[Entries taken from a collection]
▶

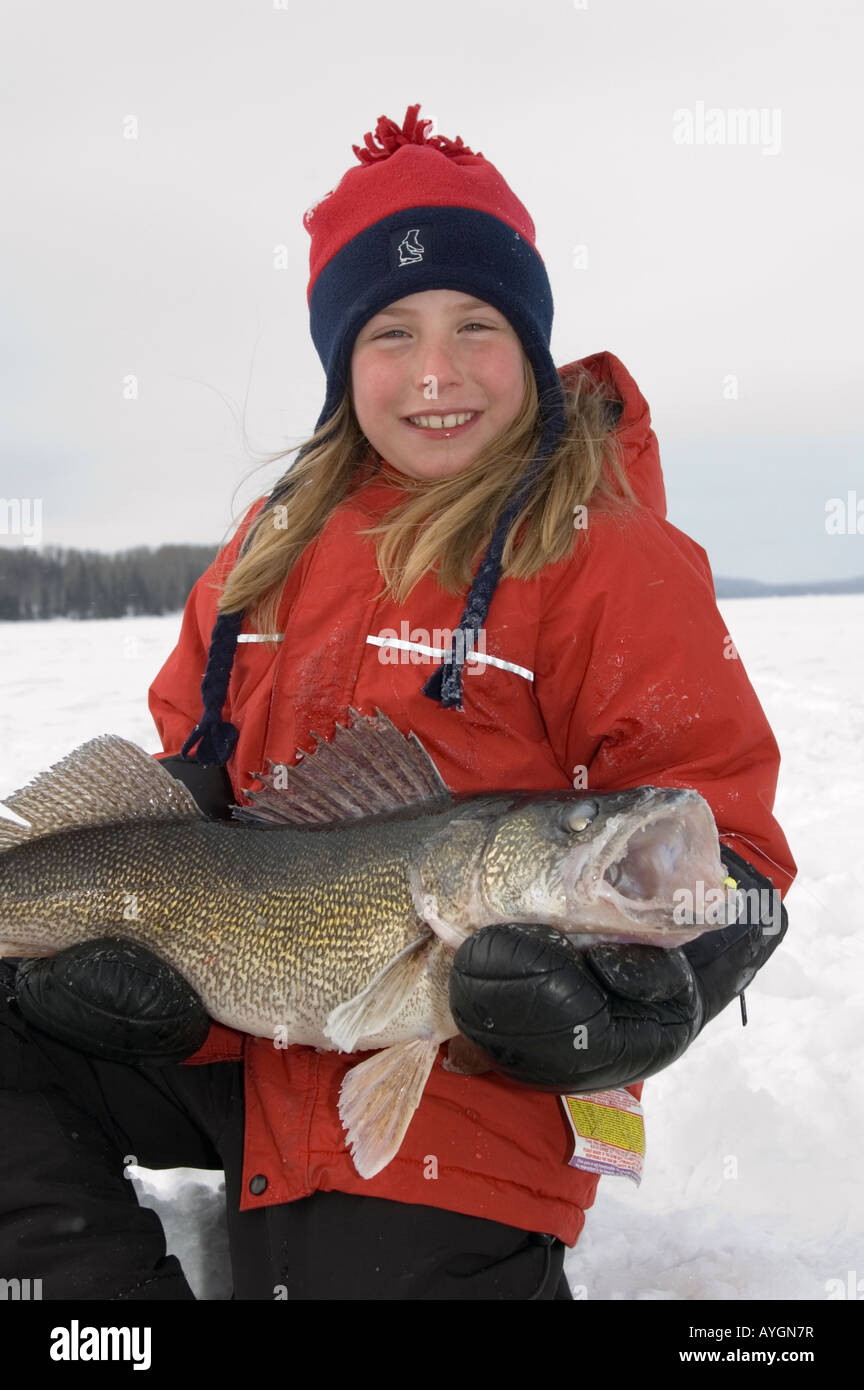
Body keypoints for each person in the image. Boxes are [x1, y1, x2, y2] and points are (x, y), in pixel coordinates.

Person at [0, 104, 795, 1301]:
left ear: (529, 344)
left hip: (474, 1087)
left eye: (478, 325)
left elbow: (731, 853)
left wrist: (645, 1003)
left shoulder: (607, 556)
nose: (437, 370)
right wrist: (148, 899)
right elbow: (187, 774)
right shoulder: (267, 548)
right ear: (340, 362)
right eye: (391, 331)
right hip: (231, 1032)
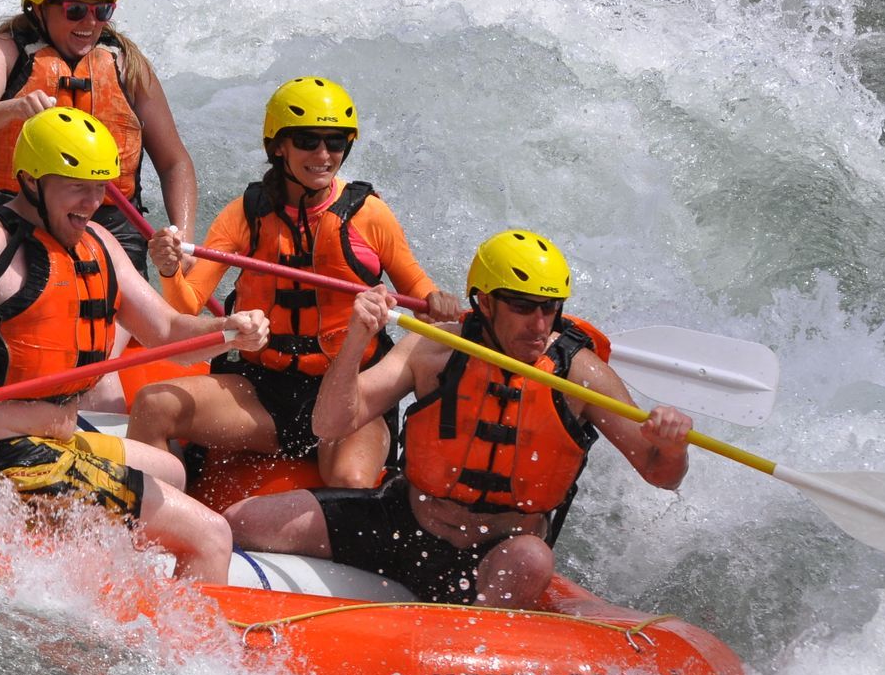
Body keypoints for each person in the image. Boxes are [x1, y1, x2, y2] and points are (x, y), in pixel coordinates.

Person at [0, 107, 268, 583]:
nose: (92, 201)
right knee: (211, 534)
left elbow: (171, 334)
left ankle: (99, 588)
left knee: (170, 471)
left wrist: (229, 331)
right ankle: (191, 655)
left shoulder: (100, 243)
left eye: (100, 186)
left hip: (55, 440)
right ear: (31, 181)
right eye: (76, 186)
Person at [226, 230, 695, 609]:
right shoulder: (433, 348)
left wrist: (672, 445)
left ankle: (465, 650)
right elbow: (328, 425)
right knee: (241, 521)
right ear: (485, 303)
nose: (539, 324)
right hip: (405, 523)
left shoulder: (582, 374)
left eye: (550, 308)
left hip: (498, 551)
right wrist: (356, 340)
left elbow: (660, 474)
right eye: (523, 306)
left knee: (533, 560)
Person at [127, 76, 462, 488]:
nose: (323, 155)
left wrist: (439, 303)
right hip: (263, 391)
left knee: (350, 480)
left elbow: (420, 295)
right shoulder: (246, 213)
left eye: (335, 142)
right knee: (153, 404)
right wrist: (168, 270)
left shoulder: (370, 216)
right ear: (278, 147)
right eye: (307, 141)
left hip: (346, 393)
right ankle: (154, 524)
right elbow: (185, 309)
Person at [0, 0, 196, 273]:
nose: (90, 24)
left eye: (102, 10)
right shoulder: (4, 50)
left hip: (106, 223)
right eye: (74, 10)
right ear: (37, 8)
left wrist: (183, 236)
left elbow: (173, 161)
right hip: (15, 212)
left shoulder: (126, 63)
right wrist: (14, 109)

◀

● **Task instructions**:
The complete set of records should be written out again, pictures excluded.

● **Exercise output**:
Body keypoints for each person in the image. Boxes are [x1, y1, x2, y2] and points are (x, y), in pixel coordinates.

Person at [0, 104, 795, 1301]:
left ear: (529, 344)
left hip: (474, 1087)
left eye: (478, 325)
left elbow: (731, 853)
left wrist: (645, 1003)
left shoulder: (607, 556)
nose: (437, 370)
right wrist: (148, 899)
right elbow: (187, 774)
right shoulder: (267, 548)
right ear: (340, 362)
right eye: (391, 331)
right hip: (231, 1032)
Body keypoints for each person in the image. Boxes are [x1, y1, x2, y2] and points are (x, y), in pixel coordinates.

Person at [0, 107, 268, 583]:
nose: (92, 201)
right knee: (211, 534)
left elbow: (171, 334)
left ankle: (99, 588)
left knee: (170, 471)
left wrist: (229, 331)
right ankle: (191, 655)
left shoulder: (100, 243)
left eye: (100, 186)
left hip: (55, 440)
right ear: (31, 181)
right eye: (76, 186)
Person at [226, 230, 695, 609]:
right shoulder: (433, 348)
left wrist: (672, 445)
left ankle: (465, 650)
right elbow: (328, 425)
right knee: (241, 521)
right ear: (485, 303)
nose: (539, 324)
right hip: (405, 523)
left shoulder: (582, 374)
left eye: (550, 308)
left hip: (498, 551)
right wrist: (356, 340)
left elbow: (660, 474)
right eye: (523, 306)
left knee: (533, 560)
Person at [127, 76, 462, 488]:
nose: (323, 155)
left wrist: (439, 303)
right hip: (263, 391)
left knee: (350, 480)
left elbow: (420, 295)
right shoulder: (246, 213)
left eye: (335, 142)
right knee: (153, 404)
right wrist: (168, 270)
left shoulder: (370, 216)
right ear: (278, 147)
right eye: (307, 141)
left hip: (346, 393)
right ankle: (154, 524)
right elbow: (185, 309)
Person at [0, 0, 196, 273]:
nose: (90, 24)
left eye: (102, 10)
right shoulder: (4, 50)
left hip: (106, 223)
right eye: (74, 10)
right ear: (37, 8)
left wrist: (183, 236)
left elbow: (173, 161)
right hip: (15, 212)
left shoulder: (126, 63)
right wrist: (14, 109)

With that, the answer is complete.